EXERCISE:
Write an exact copy of the entries below that leaves out all pictures.

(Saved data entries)
* * *

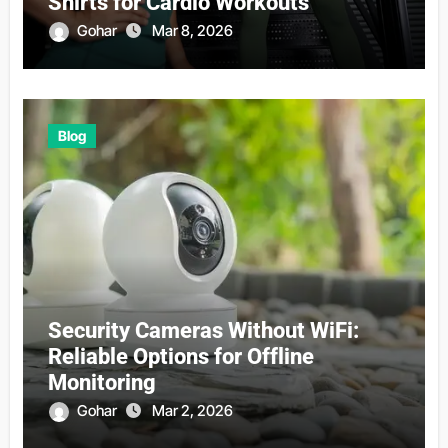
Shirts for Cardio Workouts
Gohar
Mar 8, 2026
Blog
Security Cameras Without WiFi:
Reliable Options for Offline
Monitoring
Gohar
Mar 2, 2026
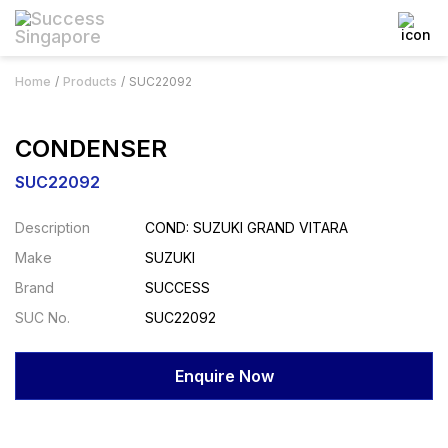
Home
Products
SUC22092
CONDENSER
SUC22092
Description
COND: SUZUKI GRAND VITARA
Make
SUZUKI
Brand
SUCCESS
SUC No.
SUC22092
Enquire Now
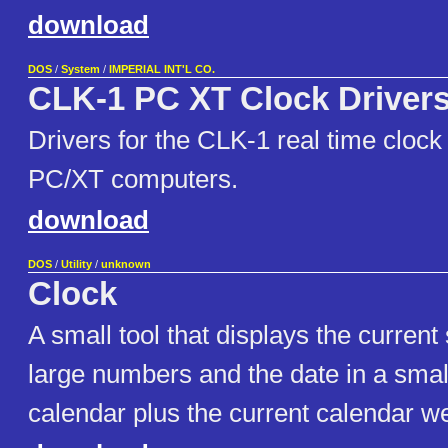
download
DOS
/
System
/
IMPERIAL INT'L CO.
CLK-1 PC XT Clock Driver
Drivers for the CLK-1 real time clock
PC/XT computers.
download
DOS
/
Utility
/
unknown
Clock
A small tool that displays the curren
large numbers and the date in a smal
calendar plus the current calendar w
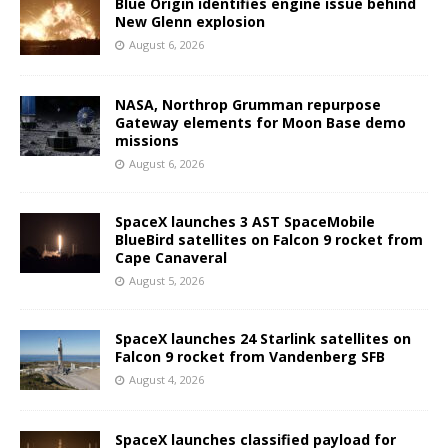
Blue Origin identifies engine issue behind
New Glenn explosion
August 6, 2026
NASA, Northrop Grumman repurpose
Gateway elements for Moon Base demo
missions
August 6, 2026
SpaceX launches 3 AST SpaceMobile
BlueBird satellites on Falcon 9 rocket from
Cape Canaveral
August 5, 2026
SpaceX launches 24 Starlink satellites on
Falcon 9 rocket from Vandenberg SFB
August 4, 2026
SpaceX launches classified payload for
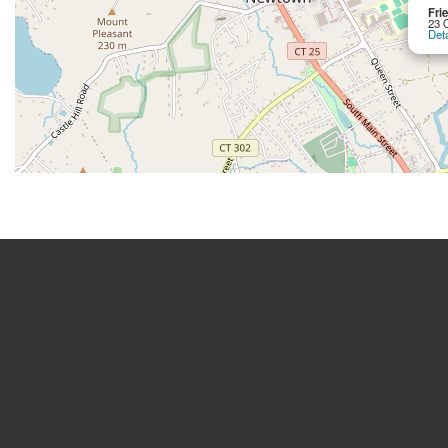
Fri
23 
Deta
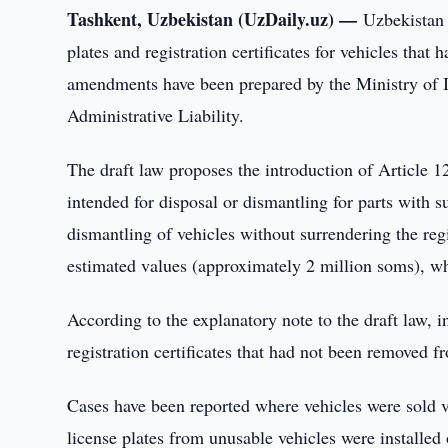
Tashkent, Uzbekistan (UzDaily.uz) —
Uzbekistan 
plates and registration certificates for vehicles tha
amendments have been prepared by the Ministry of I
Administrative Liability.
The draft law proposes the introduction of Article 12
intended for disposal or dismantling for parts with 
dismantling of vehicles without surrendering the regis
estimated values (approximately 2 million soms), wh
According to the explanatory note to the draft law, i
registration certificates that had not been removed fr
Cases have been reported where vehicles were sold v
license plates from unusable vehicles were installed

* * *

TASK RESULT:
Shirts for Cardio Workouts
Gohar
Mar 8, 2026
Blog
Security Cameras Without WiFi:
Reliable Options for Offline
Monitoring
Gohar
Mar 2, 2026
Home
Products
SUC22092
CONDENSER
SUC22092
Description
COND: SUZUKI GRAND VITARA
Make
SUZUKI
Brand
SUCCESS
SUC No.
SUC22092
Enquire Now
download
DOS
/
System
/
IMPERIAL INT'L CO.
CLK-1 PC XT Clock Driver
Drivers for the CLK-1 real time clock
PC/XT computers.
download
DOS
/
Utility
/
unknown
Clock
A small tool that displays the curren
large numbers and the date in a smal
calendar plus the current calendar w
Blue Origin identifies engine issue behind
New Glenn explosion
August 6, 2026
NASA, Northrop Grumman repurpose
Gateway elements for Moon Base demo
missions
August 6, 2026
SpaceX launches 3 AST SpaceMobile
BlueBird satellites on Falcon 9 rocket from
Cape Canaveral
August 5, 2026
SpaceX launches 24 Starlink satellites on
Falcon 9 rocket from Vandenberg SFB
August 4, 2026
SpaceX launches classified payload for
Fri
23 
Deta
Tashkent, Uzbekistan (UzDaily.uz) —
Uzbekistan 
plates and registration certificates for vehicles tha
amendments have been prepared by the Ministry of I
Administrative Liability.
The draft law proposes the introduction of Article 12
intended for disposal or dismantling for parts with 
dismantling of vehicles without surrendering the regis
estimated values (approximately 2 million soms), wh
According to the explanatory note to the draft law, i
registration certificates that had not been removed fr
Cases have been reported where vehicles were sold v
license plates from unusable vehicles were installed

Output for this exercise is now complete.